Unfortunately there was no picture of his costume, but what an ingenious way to sell glass pumpkins on Halloween!
2009 Debbie Cafazzo:
"Vendors at the Saturday Puyallup Farmers Market got into the Halloween spirit dressed as scarecrows or dogs, while kids strolled the downtown market disguised as cats, witches or princesses.
But one costume that stood out from all the rest belonged to Mark Sigafoos. With his black fright wig and eye patch – not to mention his collection of some 700 blown-glass pumpkins – there was no mistaking his assumed identity as Tacoma native son and global glass art superstar Dale Chihuly.
The pumpkins were the creation of Sigafoos and his team from Tacoma Glass Blowing Studio.
The studio displayed the pumpkins for sale on bales of straw under a white awning. Prices ranged from $40 for a small orb you could hold in one hand to $250 for larger pieces suitable for a Halloween or Thanksgiving dining table centerpiece.
Business was brisk, as customers lined up to purchase the glass creations.
“I think we chose the perfect town,” said Sigafoos, who graduated from Puyallup High School. “It’s such a pumpkin patch kind of town. There’s real pumpkin patches here.”
Sigafoos was living in Seattle in 1997 when he rode his bike past a glass blowing shop and got interested in the art form.
“I signed up for a class and fell deeply in love with it,” he said.
He worked for Chihuly for about a year in the 1990s before opening the studio he runs with his wife, Jeannine, four years ago.
His studio’s decorative vegetables come in a rainbow of colors – traditional orange with green stems, but also purple, green, apricot and blue with stems of silver or gold. Most were translucent, but a few were opaque.
Koleen Vrooman of Puyallup bought a purple pumpkin with a gold stem to display in her home.
“It’s handmade,” she said. “I was drawn to it.”
Corey Bevis of Puyallup is a big admirer of both Chihuly and glass art.
“I like the art, the freedom of it, that every piece is different,” he said. “I love the heat, the flames, the way you can add colors.” He said he’s taken art classes, but never studied glass blowing. He was pleased to learn that Tacoma Glass Blowing Studio offers beginning classes.
Bevis chose an orange pumpkin with silver spots and a yellow stem. He planned to give it a new home on his crystal shelf, next to his wine glasses.
Darlene Wisness of Puyallup is a glass art fan, with an established collection that includes a group of glass roosters made in the 1940s.
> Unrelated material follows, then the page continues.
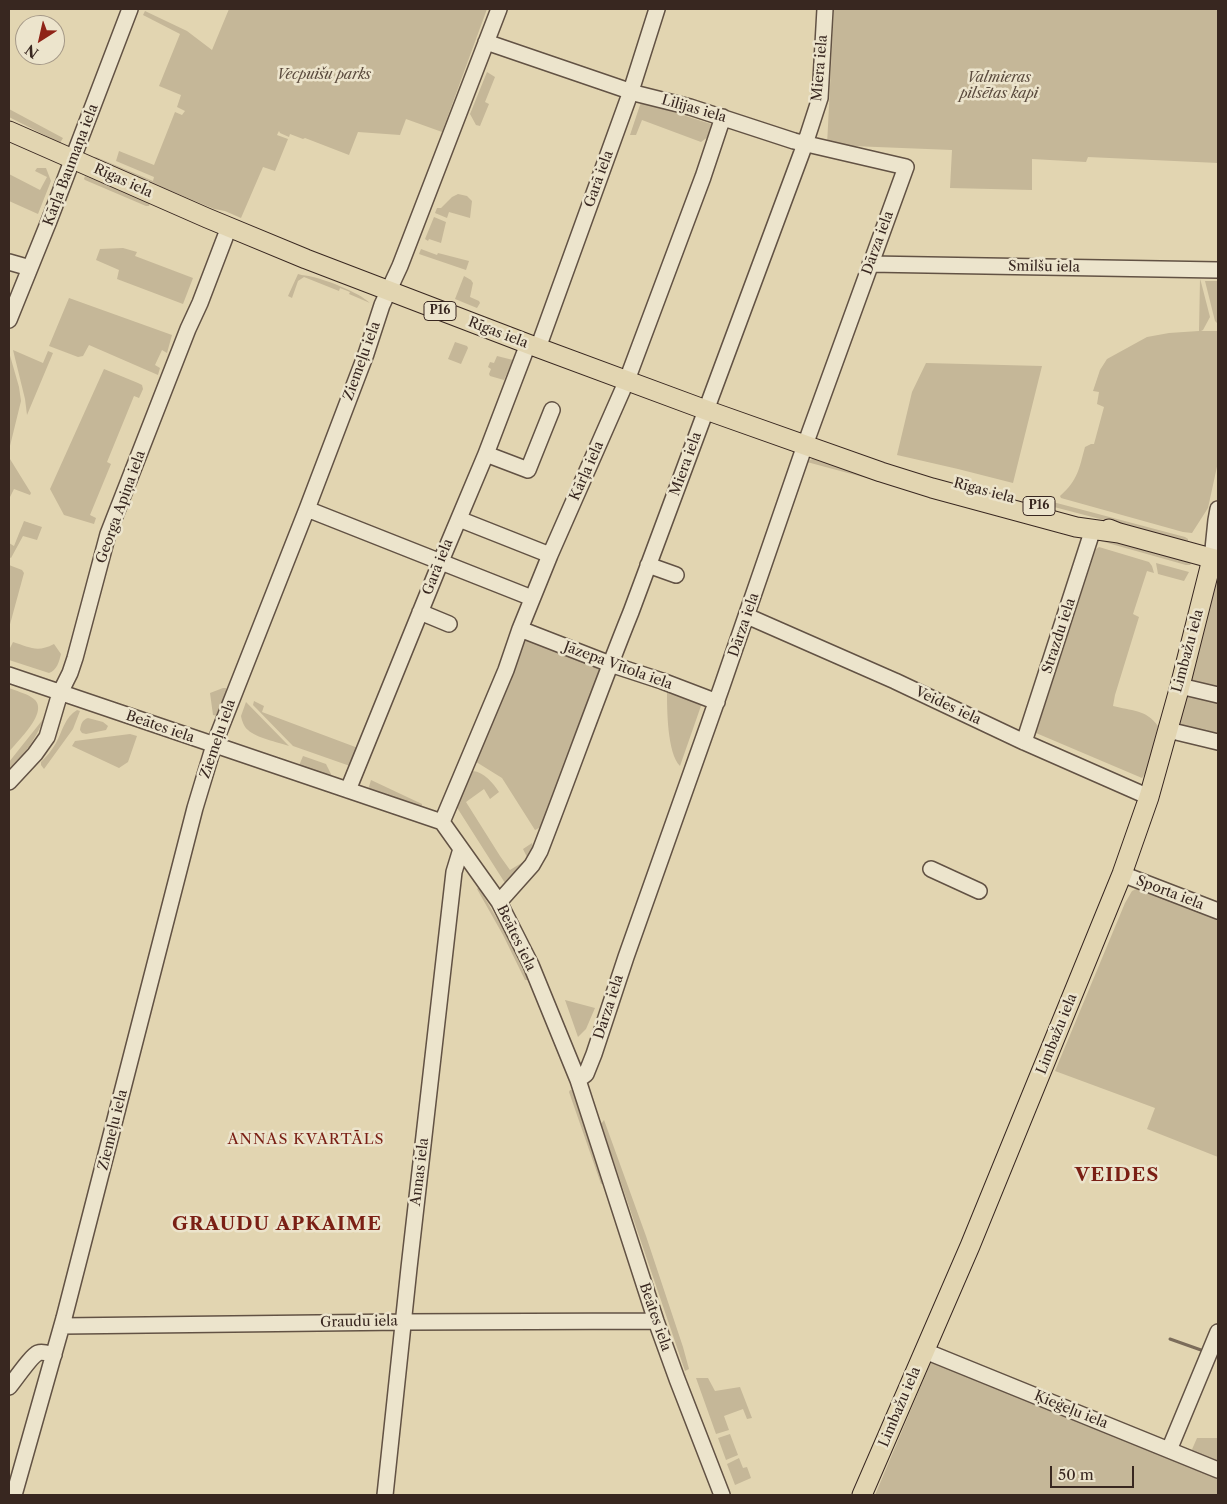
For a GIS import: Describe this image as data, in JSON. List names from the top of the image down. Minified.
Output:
{"streets":{"main road":["Rīgas iela","P16","Limbažu iela"],"street":["Miera iela","Lilijas iela","Kārļa Baumaņa iela","Garā iela","Dārza iela","Smilšu iela","Ziemeļu iela","Kārļa iela","Georga Apiņa iela","Strazdu iela","Jāzepa Vītola iela","Veides iela","Beātes iela","Sporta iela","Annas iela","Graudu iela","Ķieģeļu iela"]},"crossings":[["Miera iela","Lilijas iela"],["Miera iela","Rīgas iela"],["Miera iela","Jāzepa Vītola iela"],["Miera iela","Beātes iela"],["Lilijas iela","Garā iela"],["Lilijas iela","Dārza iela"],["Lilijas iela","Ziemeļu iela"],["Lilijas iela","Kārļa iela"],["Kārļa Baumaņa iela","Rīgas iela"],["Garā iela","Rīgas iela"],["Garā iela","Beātes iela"],["Rīgas iela","Dārza iela"],["Rīgas iela","Ziemeļu iela"],["Rīgas iela","Kārļa iela"],["Rīgas iela","Georga Apiņa iela"],["Rīgas iela","Strazdu iela"],["Rīgas iela","Limbažu iela"],["Dārza iela","Smilšu iela"],["Dārza iela","Jāzepa Vītola iela"],["Dārza iela","Veides iela"],["Dārza iela","Beātes iela"],["Ziemeļu iela","Beātes iela"],["Ziemeļu iela","Graudu iela"],["Kārļa iela","Jāzepa Vītola iela"],["Kārļa iela","Beātes iela"],["Georga Apiņa iela","Beātes iela"],["Strazdu iela","Veides iela"],["Limbažu iela","Veides iela"],["Limbažu iela","Sporta iela"],["Limbažu iela","Ķieģeļu iela"],["Beātes iela","Annas iela"],["Beātes iela","Graudu iela"],["Annas iela","Graudu iela"]],"districts":["ANNAS KVARTĀLS","VEIDES","GRAUDU APKAIME"],"parks":["Vecpuišu parks","Valmieras pilsētas kapi"],"scale_bar":"50 m","north":"bottom left"}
She was happy to add one of Sigafoos’ medium-sized pumpkins to her collection.
She said she looked at several colors, but decided to go with traditional orange, with added gold highlights and a green stem.
“I love the embellishment on it,” she said, stroking the gold dusting on the pumpkin’s surface. “It’s a classic round pumpkin – the kind you’d look for if you were going to carve one.”